John Vlahos tinha 80 anos quando recebeu o diagnóstico. O antigo advogado de ascendência grega, pai de três filhos e um amante do desporto e do teatro, entrava então numa espiral decadente e tristemente familiar para quem já teve de lidar com esta doença, perdendo cada vez mais faculdades físicas e intelectuais à medida que os tratamentos iam atingido o limite da sua eficácia. James, o filho, talvez por defeito profissional, resolveu encetar uma corrida contra ao tempo e gravar longas conversas com o pai. E perguntou-lhe tudo: sobre as raízes gregas, o namoro com a mãe (e com as mulheres que a antecederam), as aventuras na faculdade, as canções com palavrões que entoava no estádio.

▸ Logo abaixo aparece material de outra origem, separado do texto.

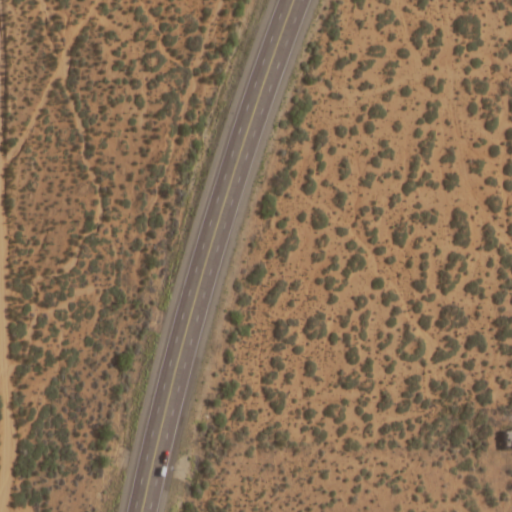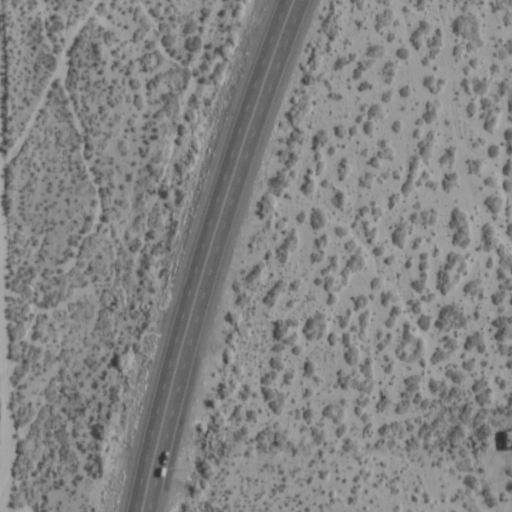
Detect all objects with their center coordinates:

Ao mesmo tempo, o jornalista estudava a ascensão dos chatbots, sobre os quais vinha escrevendo ao longo dos últimos anos. E recordou um diálogo que tinha mantido com Oren Jacob, CEO da Pullstring, uma empresa de software para programas de conversação, sobre as potencialidades da tecnologia: este tinha-lhe dito que, num futuro próximo, talvez fosse possível falar com personalidades históricas como Martin Luther King.

E se pudesse falar com um familiar falecido? A chave estava na recolha de dados. Um chatbot, afinal, é um repositório interactivo de frases previamente inseridas. E James já estava a gravar as conversas com o pai.

O Dadbot (ou Pai Robô, em português) é o resultado de mais de cerca de 200 páginas de depoimentos de John, e ainda de gravações áudio de histórias, cantigas e piadas. Está activo no Facebook e pode ser utilizado pelos familiares do patriarca helénico. E responde a perguntas simples recorrendo às expressões mais típicas de John.

James reconhece as limitações do programa e admite que o Dadbot nunca poderá substituir o pai. Mas detecta “pequenos vislumbres” da personalidade de John, e tem recorrido ao chatbot com frequência. “Tem-me apetecido falar com ele e dou por mim a sorrir ou a chorar um pouco quando falo com ele”, conta à Wired.

“Se fui bem-sucedido na construção do bot, não é totalmente claro. Mas enquanto exercício, sinto que fiquei a conhecer melhor o meu pai, que celebrei a sua vida e que estive com ele numa altura em que estava a perdê-lo”, relata.

O Dadbot também tem algo a dizer sobre a sua utilidade. Ele sabe que existe apenas “num servidor de computador em São Francisco”. Mas “também, suponho, nas mentes das pessoas que conversam” consigo. E talvez seja esse o seu maior trunfo: ajudar a imortalizar uma memória querida perante a erosão do tempo.